Long before the arrival of the white man, Indians shunned the low foothills as cursed, believing that they were haunted by evil spirits; many a hunter-gatherer ventured into the woods never to return. Micmac Indians, who fled present-day Western Massachusetts around 1550, called the region “The Forest of the Dead,” a fitting name, though just what exactly the Berkshires does with its victims is unclear.

 

In 1638, an expedition formed by the Crown vanished near Monson, Massachusetts.

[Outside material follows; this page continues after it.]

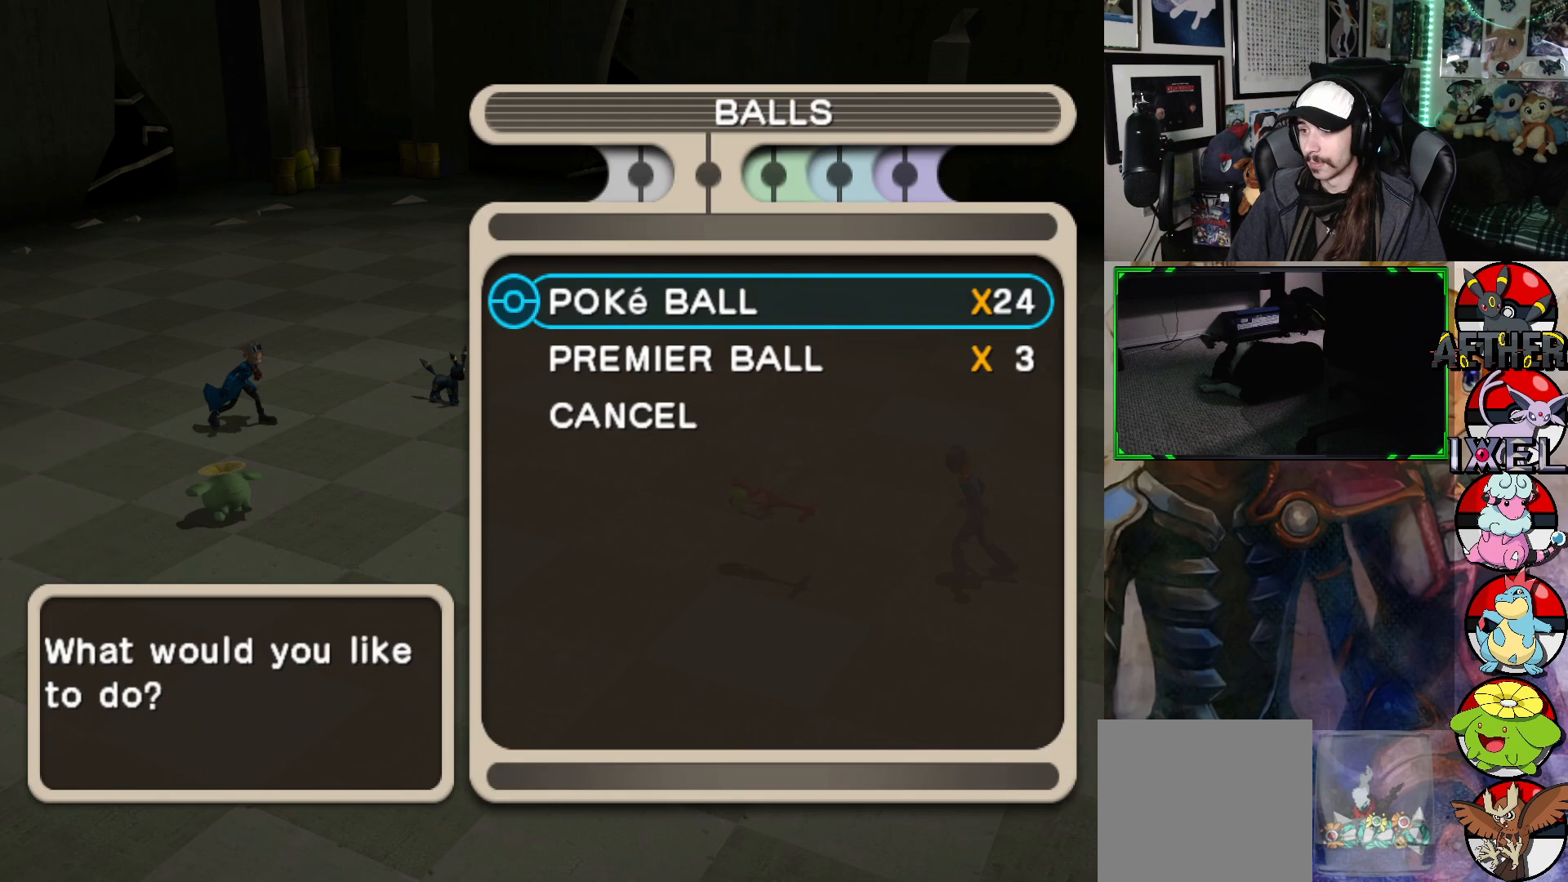
{"buttons": [], "left_stick": "center", "right_stick": "center", "events": []}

A search party from Boston also went missing...save for one man, who stumbled into a friendly Indian village raving mad. He died before he could provide any detailed explanation, but managed to utter an unspeakable tale of madness and horror to this day never fully repeated. In 1778, a division of Red Coats hunting the infamous “Yankee Ghost” Mariam Willingham, marched into oblivion north of Granville. The next year, Willingham himself rode off into the hills along the Housatonic River and dropped off the face of the earth. George Washington referenced Willingham’s loss in his diary, surmising that he had either defected or been captured. No record of Willingham post-1779 exists.

 

Sporadic disappearances continued for the next century and a half, but drew little attention. In 1917, however, the Berkshires became famous.

 

That year, America declared war on the German empire, officially entering the Great War. Across the country, many makeshift military training camps sprang up almost overnight; the fourth largest on the East Coast was Westville, which grew up nearly ten miles north of Hampden Township.

 

On the evening of October 18, 1917, a young Hampden boy went missing from his backyard. His parents, of course, feared that he had wandered off into the woods and become lost, and called the town sheriff. A search party was hastily raised, and tramped off into the wilderness, destined to find nothing.

 

By the next day, news of the disappearance had spread, and the commander of Westville volunteered 300 men to aid in the search.

 

The soldiers arrived around noon and went off into the woods, never to be seen again. As night drew on, a sheriff’s deputy beating a bush alongside Route 7 stumbled across the child, asleep in a thicket.

 

As dawn crested on the morning of the 19th, more men from Westville arrived to search for their comrades; save for a single scrap of cloth fluttering from a tree branch, they found nothing.

 

The boy was hospitalized with pneumonia, and later died without regaining consciousness.

 

The strange disappearance of the Westville men stunned the nation. The war, however, quickly heated up, and America slowly forgot.

 

Until 1961.

 

On the evening of August 25th, Delta Airlines flight 109 from Boston to Chicago went down ten miles south of Deerfield; nearly a dozen people on the ground reported seeing a fireball in the sky around 9:08 PM, and then hearing a tremendous crash several minutes later. Fire departments from six surrounding towns rushed to the scene, but found absolutely nothing; no fire, no wreckage, no bodies, no sign that anything other a normal late summer night was afoot. Flight 109 was never heard from again.

 

In the fifty years since Flight 109’s disappearance, only the occasional hunter has gone missing in the Berkshires. It would seem that the evil in the woods is semi-dormant, but not many people in the know are willing to venture into them to prove it.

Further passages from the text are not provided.